> **TEXTE FOURNI**
Souper avec Louis-Ferdinand Céline

Classé dans exTRAIT du jour, rituels

Depuis que je vis seule — ça doit faire quasiment douze ans –,
j’ai pris l’habitude de lire en mangeant.

couverture magazine littéraire Louis-Ferdinand Céline

Ce soir, le magazine littéraire HORS-SÉRIE No 4 – 4e TRIMESTRE 2002 — un numéro entièrement consacré à Louis-Ferdinand Céline — a eu l’honneur d’accompagner ma soupe aux légumes.

Pour ceux et celles qui se demandent pourquoi je lis une revue qui date de 2002, c’est parce que ma bonne amie Céline (coïncidence!) me refile régulièrement des piles et des piles de magazines et il arrive que certains d’entre eux aient été entreposés pendant plusieurs années.

SOUPE AUX LÉGUMES AVEC LOUIS FERDINAND CÉLINE

Voici donc un extrait, Céline vivant – Chronologie, signé André Derval :

1894 — 1899. Louis Destouches naît le 27 mai 1894 à Courbevoie, en région parisienne, dans l’appartement attenant au magasin de modes et lingerie tenu par sa mère, Marguerite. Son père, Fernand Destouches, est employé comme correspondancier dans une compagnie d’assurances, Le Phénix (devenue «Coccinelle-Incendie» dans Mort à crédit). Il est baptisé le 28 mai ; sa marraine est sa grand-mère maternelle, Céline Guillou, et son parrain, son oncle maternel, Louis Guillou.

Il est immédiatement placé en nourrice dans l’Yonne, à Voisines. Un an plus tard, il est rapproché du domicile de ses parents et envoyé en nourrice à Puteaux, rue des Valettes : il y reste deux ans.

En 1897, après de mauvaises affaires, les Destouches liquident le magasin de Courbevoie et s’installent rue de Babylone à Paris — Louis les rejoint ; sa mère est retournée travailler comme vendeuse dans la boutique de Céline Guillou, puis chez un chapelier. En novembre 1898, ils déménagent rue Ganneron dans le 18e arrondissement, puis en juillet 1899 au 67, passage de Choiseul («passage des Bérésinas» dans Mort à crédit), où Marguerite Destouches reprend une boutique d’«objets de curiosité».

Allô l’amour maternel…

Ça m’a touchée, même attristée, d’apprendre que Céline a été «placé» dès sa naissance et qu’il a vécu les trois premières années de sa vie séparé de ses parents. En tout cas, sa mère était émancipée pour l’époque. Et la famille avait la bougeotte!

> **TRAVAIL À FAIRE**
a – Recopiez mot pour mot le passage du texte sur Céline qui s'ouvre sur les mots contenant « Depuis que je » et se ferme sur « pendant plusieurs années. ».
b – D'après le texte sur Céline, où et quand Louis Destouches est-il né ?
c – Transformez en liste, s'il vous plaît, le paragraphe du texte sur Céline qui débute par « En 1897, après de mauvaises affaires », en gardant ses faits essentiels.

> **LIGNES DE DONNÉES**
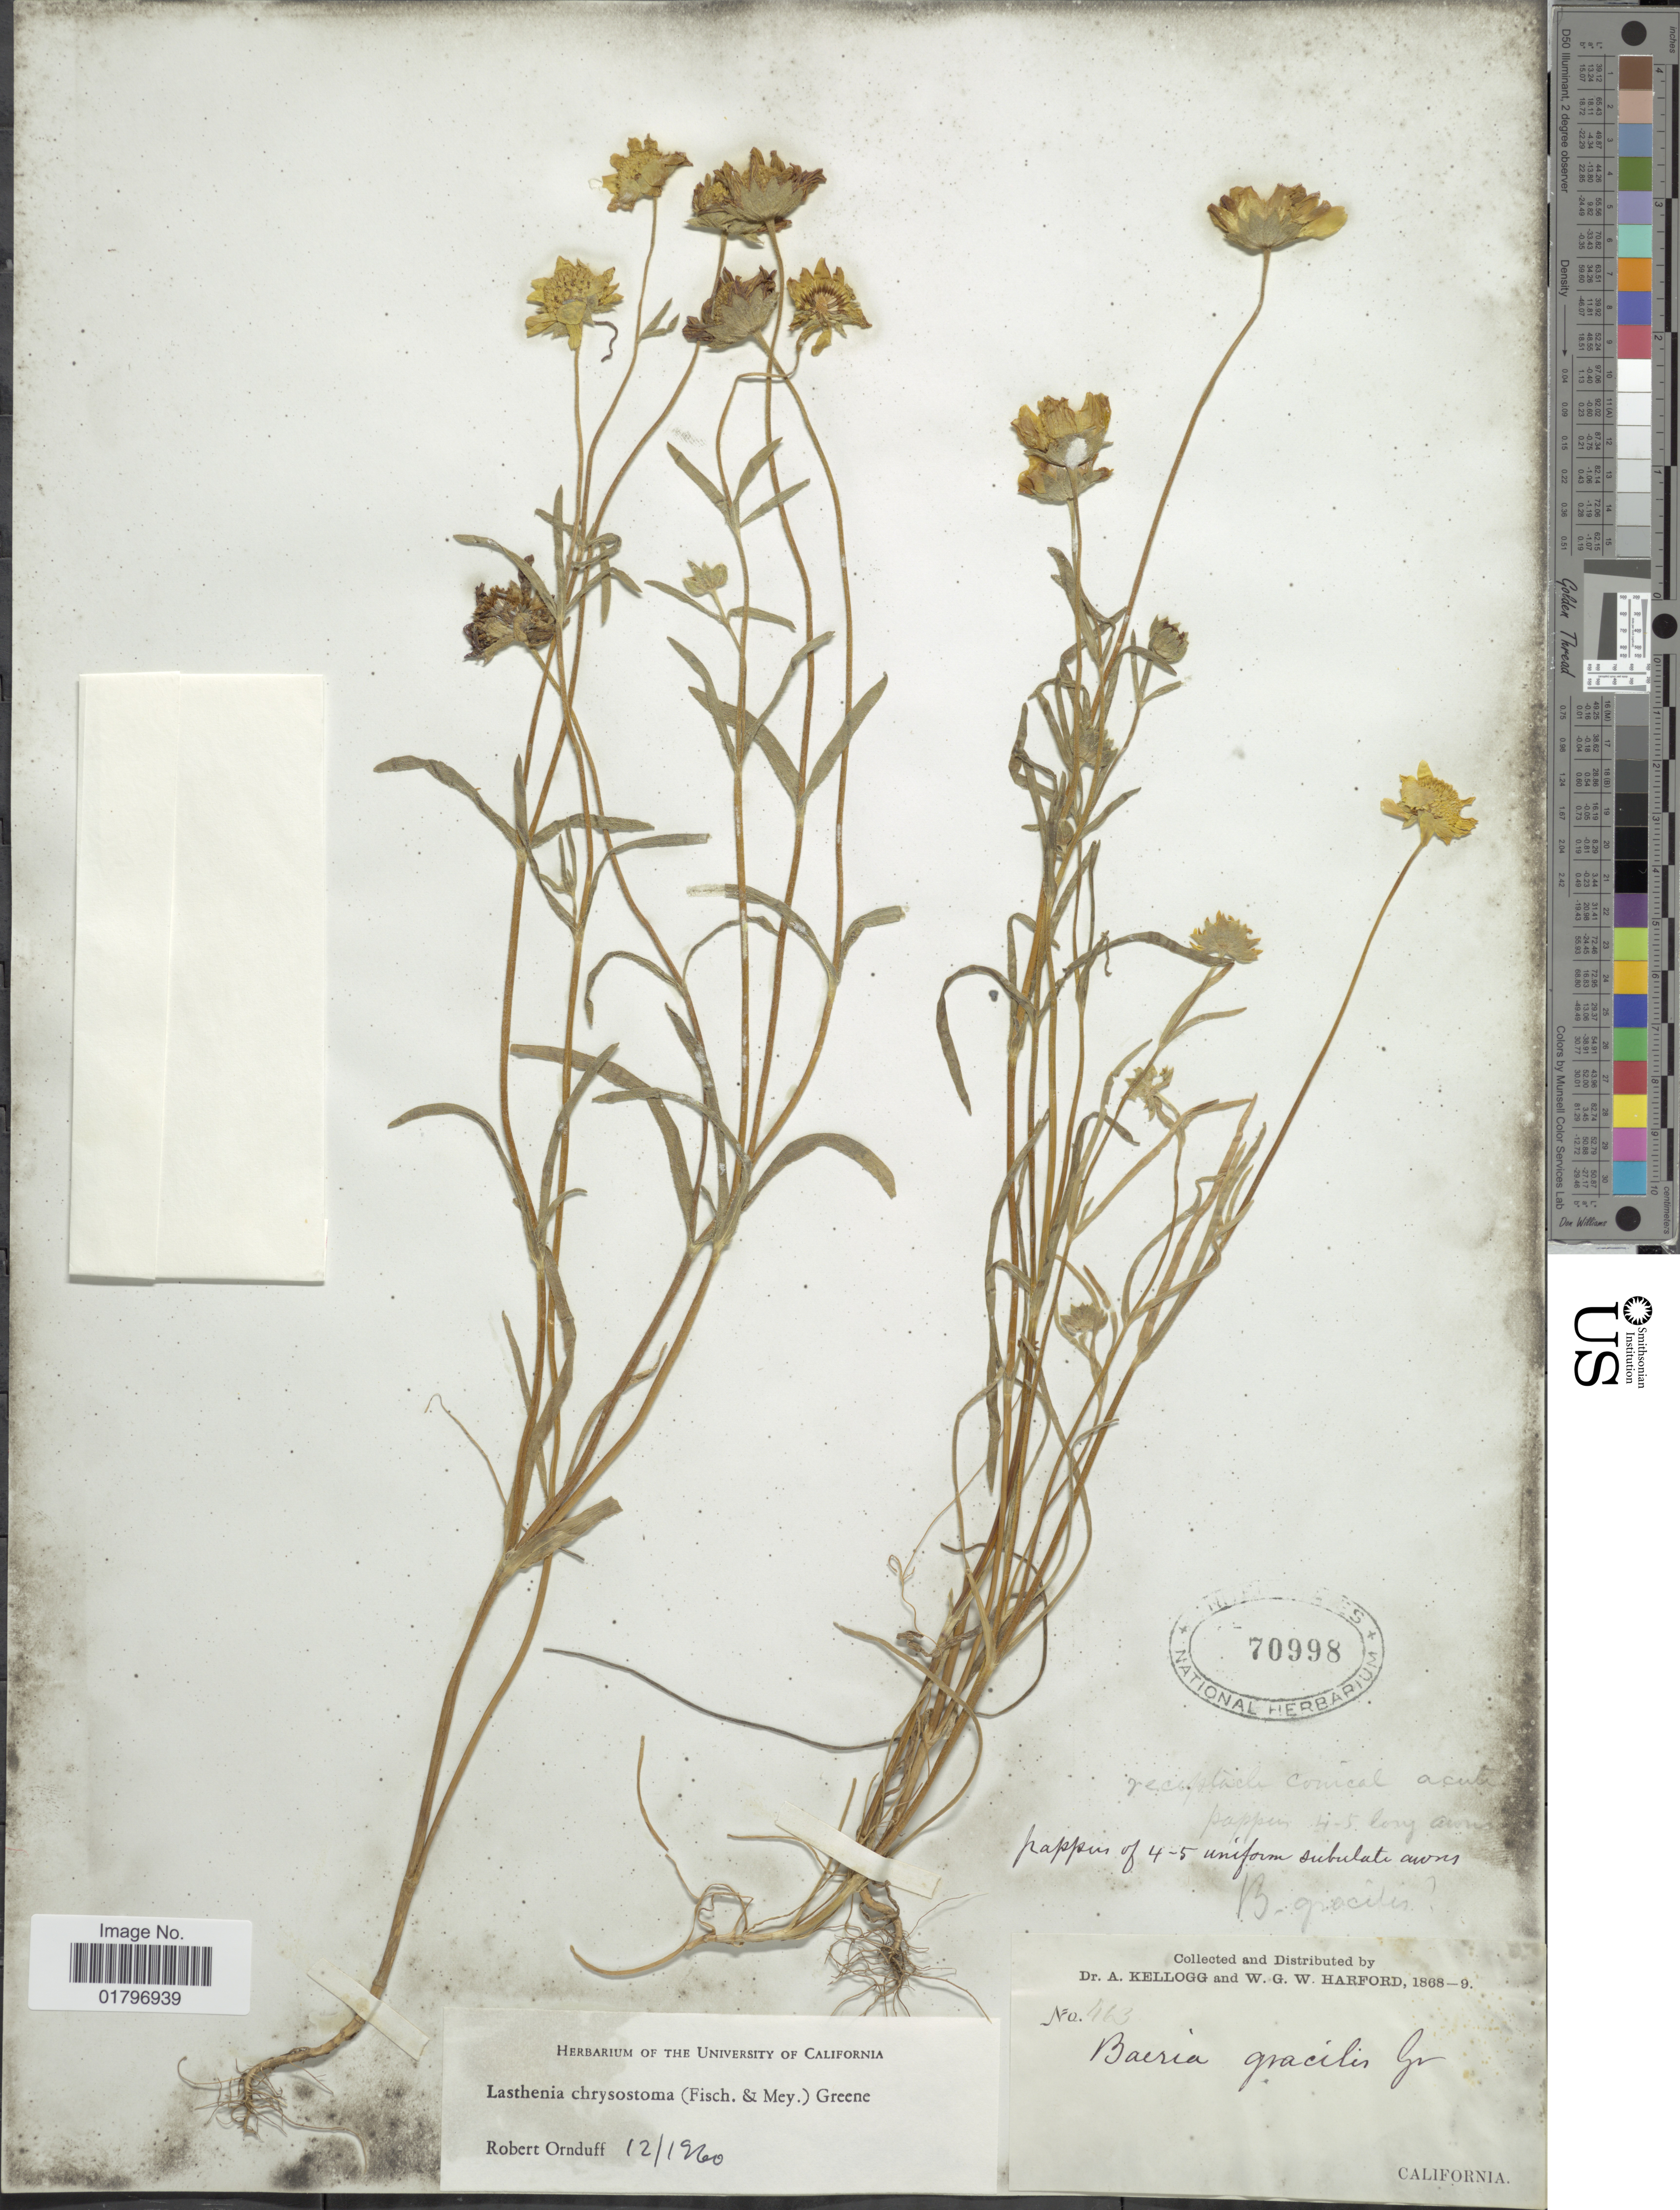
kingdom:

* * *

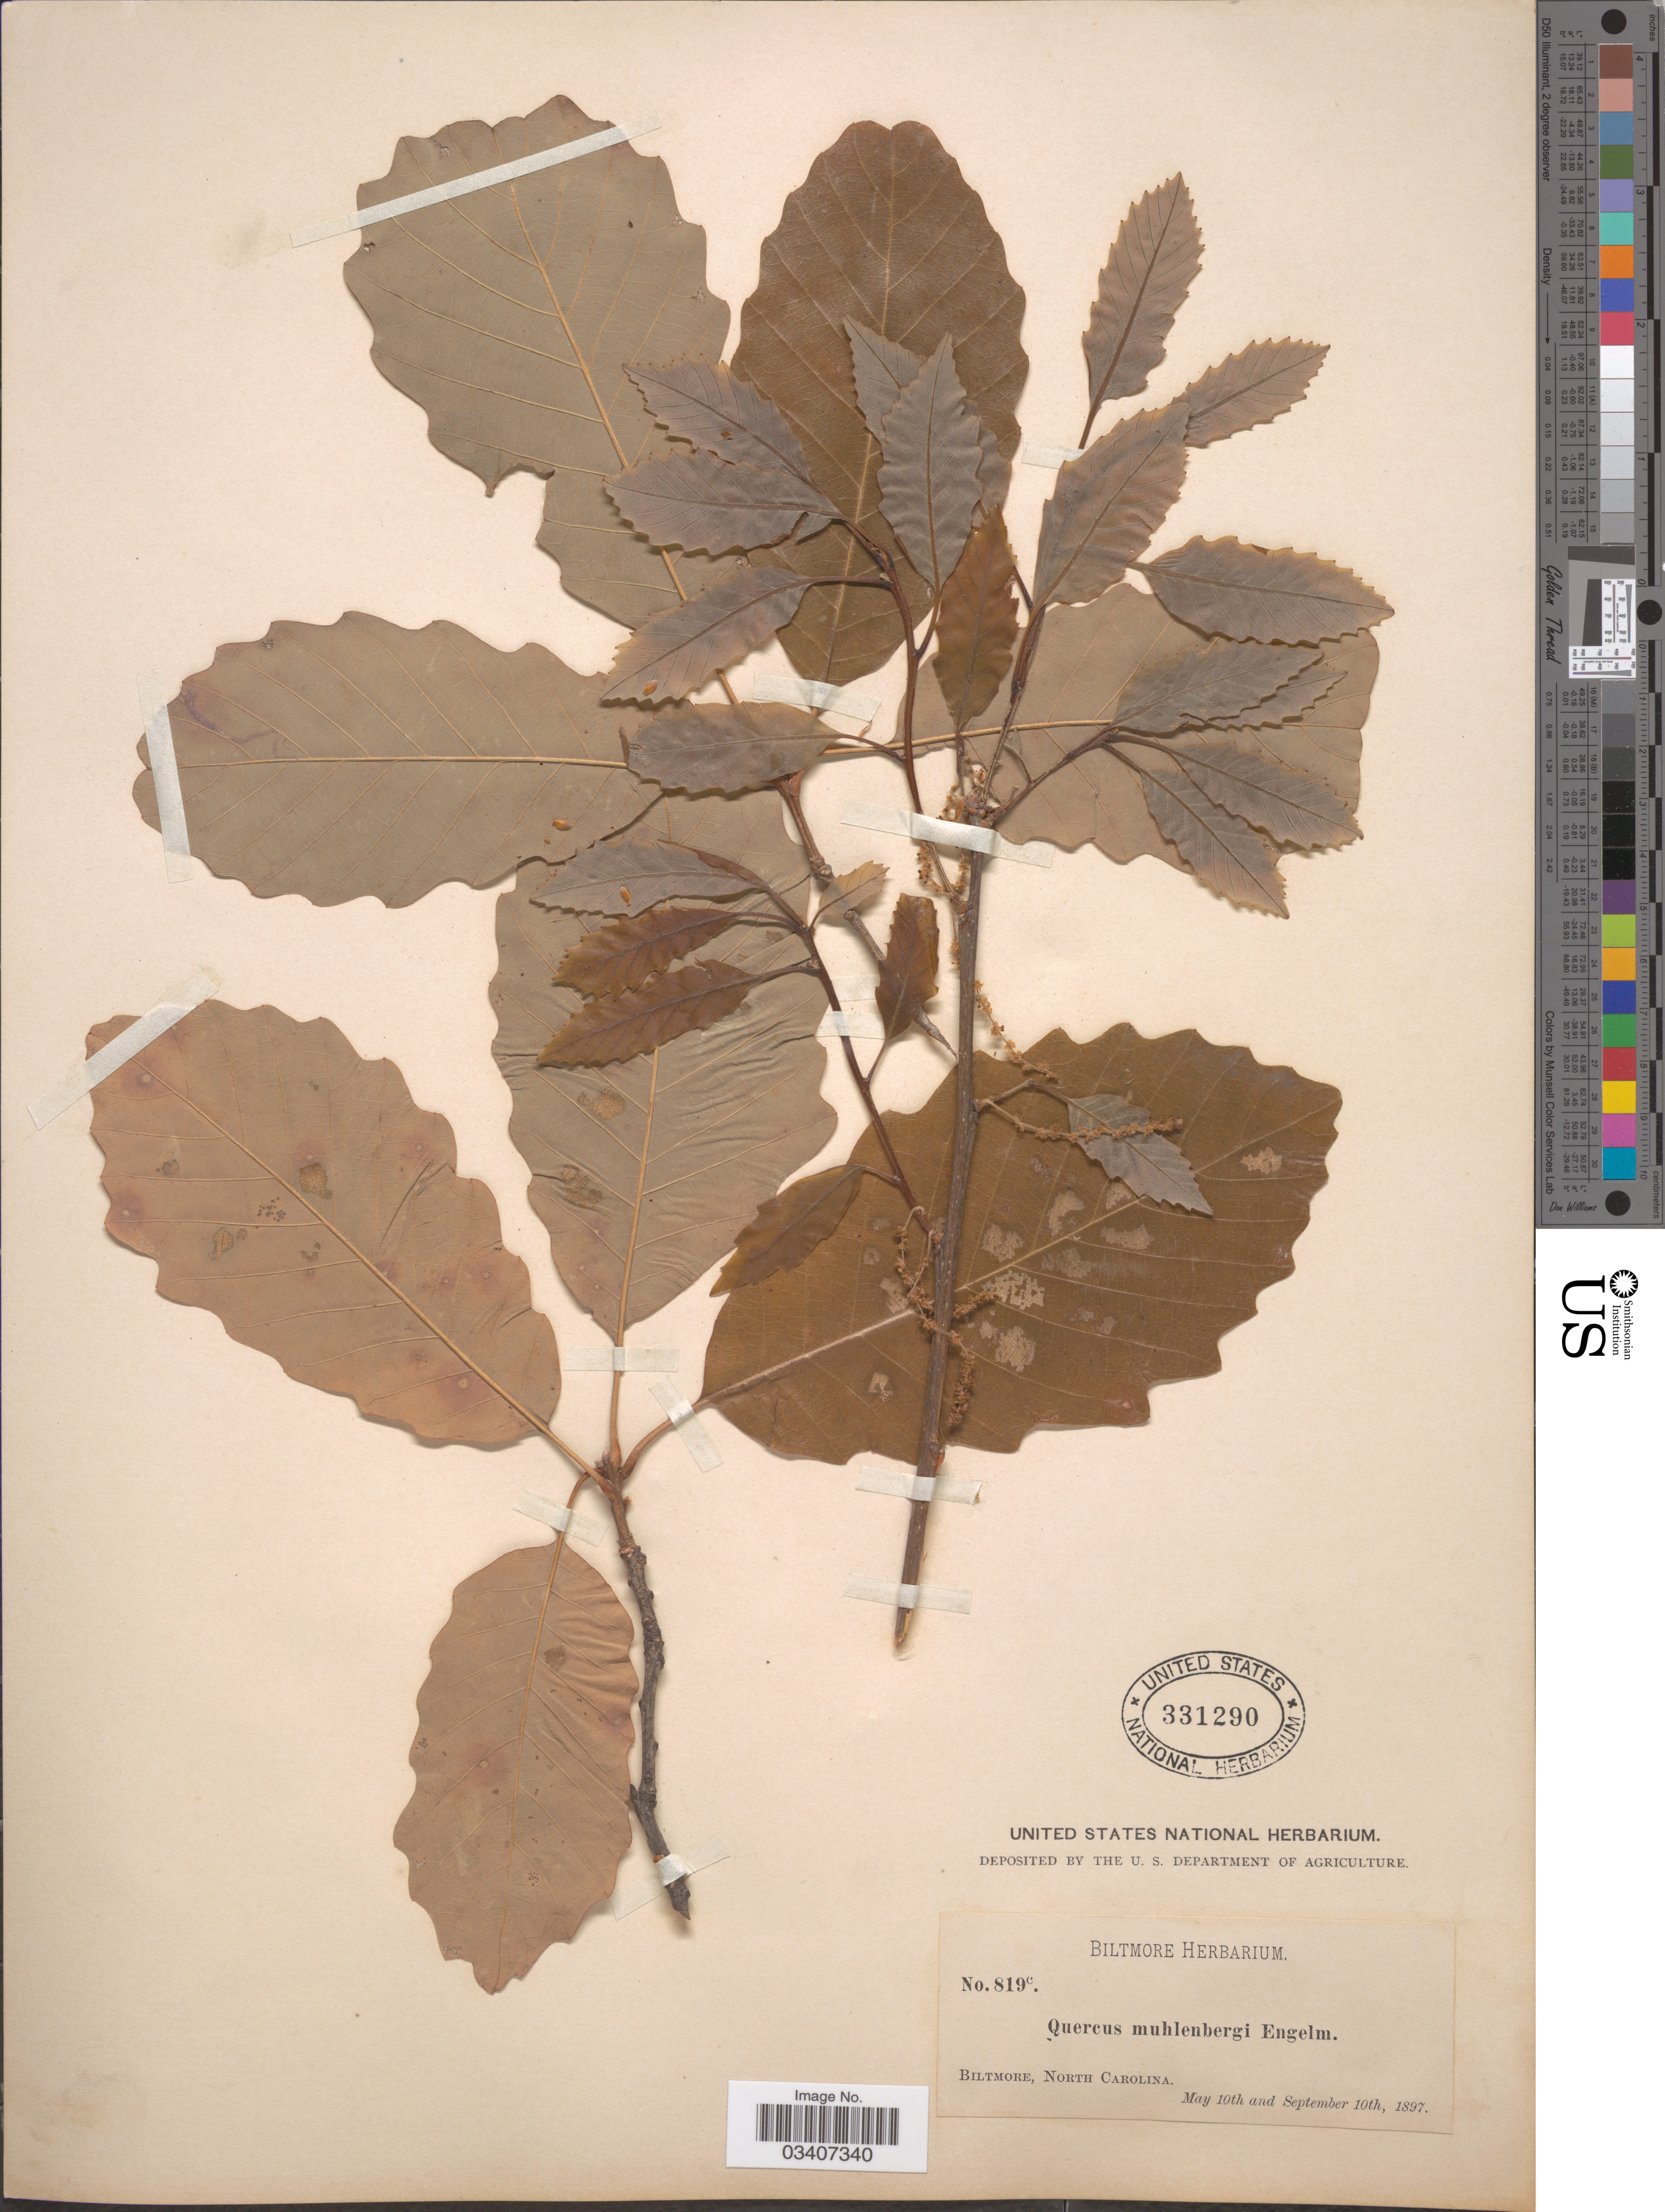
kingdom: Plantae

> **LISTE DES SOLUTIONS**
a –
Depuis que je vis seule — ça doit faire quasiment douze ans –,
j’ai pris l’habitude de lire en mangeant.

couverture magazine littéraire Louis-Ferdinand Céline

Ce soir, le magazine littéraire HORS-SÉRIE No 4 – 4e TRIMESTRE 2002 — un numéro entièrement consacré à Louis-Ferdinand Céline — a eu l’honneur d’accompagner ma soupe aux légumes.

Pour ceux et celles qui se demandent pourquoi je lis une revue qui date de 2002, c’est parce que ma bonne amie Céline (coïncidence!) me refile régulièrement des piles et des piles de magazines et il arrive que certains d’entre eux aient été entreposés pendant plusieurs années.

b – Le 27 mai 1894 à Courbevoie, en région parisienne.

c –
- 1897 : après de mauvaises affaires, les Destouches liquident le magasin de Courbevoie et s'installent rue de Babylone à Paris. Louis les y rejoint.
- Marguerite redevient vendeuse dans la boutique de Céline Guillou, puis chez un chapelier.
- Novembre 1898 : la famille déménage rue Ganneron, dans le 18e arrondissement.
- Juillet 1899 : la famille s'installe au 67, passage de Choiseul (« passage des Bérésinas » dans Mort à crédit). Marguerite y reprend une boutique d'« objets de curiosité ».